« Je crois en la religion de l’Amour, où que se dirigent ses caravanes,
car l'amour est ma religion et ma foi » ( Ibn Arabî )

Le dialogue avec les musulmans doit partir du dialogue entre nous

06, Déc 2017 by Philippe de Briey">Philippe de Briey in Dialogue     , , ,   No Comments

13/11/2017 | Angelo Scola.

Une connaissance réciproque et aimante qui sache raconter la beauté du vivre ensemble: tel est l’unique antidote à toute forme de terrorisme.

Est-il réellement possible de défaire le djihadisme et les autres formes de terrorisme ? La question s’est faite encore plus pressante après les derniers attentats en Espagne et en Angleterre.

La peur ne suffit pas, ni la condamnation sans appel, ni la colère devant des actes aussi monstrueux. Ni le travail nécessaire pour mettre en oeuvre des mesures de sécurité adéquates : celles-ci ne sauraient jamais suffire de toute façon à éviter l’action mortelle des hommes-bombes.

Souvent, la réponse que nous donnons, nous, Européens  –  « Nous ne changerons pas nos styles de vie » – ressemble davantage à une proclamation de fermeté qu’ à une voie à suivre. C’est une réponse qui ne manque pas de courage. À condition que l’on soit bien conscient qu’elle pose une question encore plus radicale. « Quels sont, de fait, nos styles de vie ? ».  Cela a-t-il suffi en son temps d’assurer : « Nous reviendrons au Bataclan ou au stade ou à une promenade sur le bord de mer à Nice ? ».

Nous, hommes du Troisième Millénaire, si nous voulons affronter ce tournant de l’histoire que le pape François a défini « un changement d’époque, non une époque de changement », nous ne pouvons éviter de nous confronter à une question décidément plus ardue :  « Que veut être l’homme du Troisième Millénaire ? ».

La question du sens

C’est la question du sens, c’est-à-dire de la signification et de la direction à donner à notre vie personnelle et sociale. Indépendamment de cette mondovision dont nous nous inspirons tous, hommes croyants, de croyances différentes ou non croyants, nous ne pouvons plus éluder cette question qui nous provoque.

Le travail que réalise Oasis depuis une quinzaine d’années fait une analyse serrée, entre autres, du défi que nous lance une partie du monde musulman: «Vous êtes une “non-civilisation”. Vous avez perdu toute foi, vous parlez de droits et puis souvent vous les foulez aux pieds. Et surtout vous n’avez cessé de parcourir, en des modalités de plus en plus retorses, la voie de la domination».
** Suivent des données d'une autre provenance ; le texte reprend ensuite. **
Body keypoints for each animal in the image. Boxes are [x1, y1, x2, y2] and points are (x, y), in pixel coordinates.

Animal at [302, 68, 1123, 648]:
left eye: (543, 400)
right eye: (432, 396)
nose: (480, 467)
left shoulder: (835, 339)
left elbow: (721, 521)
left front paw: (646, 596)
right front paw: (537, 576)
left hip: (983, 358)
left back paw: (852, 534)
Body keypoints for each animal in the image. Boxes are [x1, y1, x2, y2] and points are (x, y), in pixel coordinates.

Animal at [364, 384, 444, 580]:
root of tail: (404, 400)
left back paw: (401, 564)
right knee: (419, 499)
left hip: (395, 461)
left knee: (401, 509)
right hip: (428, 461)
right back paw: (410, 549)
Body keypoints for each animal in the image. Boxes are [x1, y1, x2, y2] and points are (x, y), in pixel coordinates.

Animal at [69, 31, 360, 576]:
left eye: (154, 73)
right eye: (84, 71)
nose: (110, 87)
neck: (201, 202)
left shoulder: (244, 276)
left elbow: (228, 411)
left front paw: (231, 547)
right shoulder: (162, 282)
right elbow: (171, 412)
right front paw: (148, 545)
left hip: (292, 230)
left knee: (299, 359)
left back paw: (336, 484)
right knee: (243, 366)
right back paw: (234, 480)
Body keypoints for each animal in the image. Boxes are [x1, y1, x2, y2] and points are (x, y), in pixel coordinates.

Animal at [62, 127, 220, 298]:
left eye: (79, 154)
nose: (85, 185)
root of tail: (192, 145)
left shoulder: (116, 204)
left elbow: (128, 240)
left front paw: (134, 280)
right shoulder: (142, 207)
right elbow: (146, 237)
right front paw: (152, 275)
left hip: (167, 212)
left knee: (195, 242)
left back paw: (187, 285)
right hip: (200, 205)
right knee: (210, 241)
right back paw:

Nous ne pouvons ici nous attarder dans l’analyse des problématiques qui, sur le plan religieux, civil, politique, économique et écologique, nous affligent. Ni rendre compte d’une civilisation qui produit pauvreté et exclusion, ici, chez nous, et en différents points du monde. Sans parler de notre facilité à oublier l’histoire mondiale dans sa totalité. Celle-ci n’enregistre pas seulement des violences dans nos rapports avec les musulmans, et devrait de ce fait nous inciter à ne plus parler en termes de “nous” et “eux”.

Il faut chercher le juste sens du vivre et le partager en une confrontation passionnée orientée vers une reconnaissance réciproque: pour le faire avec les musulmans, il faut recommencer à le faire entre nous, ici, chez nous.

Le poète T.S.Eliot a parlé en son temps d’hommes « empaillés ». Un adjectif qui pourrait s’appliquer parfaitement à nous, occidentaux du Troisième Millénaire, perdus dans un narcissisme autistique qui nous empêche d’aimer l’autre parce que nous ne nous laissons pas aimer de Dieu.

Un instrument ouvert à tous

Peut-être est-ce de cette humble prise de conscience que nous devrions repartir pour dialoguer avec tout autre homme, avec notre « frère homme », pour reprendre l’expression de Karl Barth.  Y compris avec les musulmans. Une connaissance réciproque et aimante qui sache raconter la beauté du vivre ensemble est le seul antidote à toute forme de terrorisme.

La Fondation Internationale Oasis entend être un instrument ouvert à tous, et surtout à ceux qui veulent construire une « civilisation de la vérité et de l’amour », selon les termes de saint Jean-Paul II.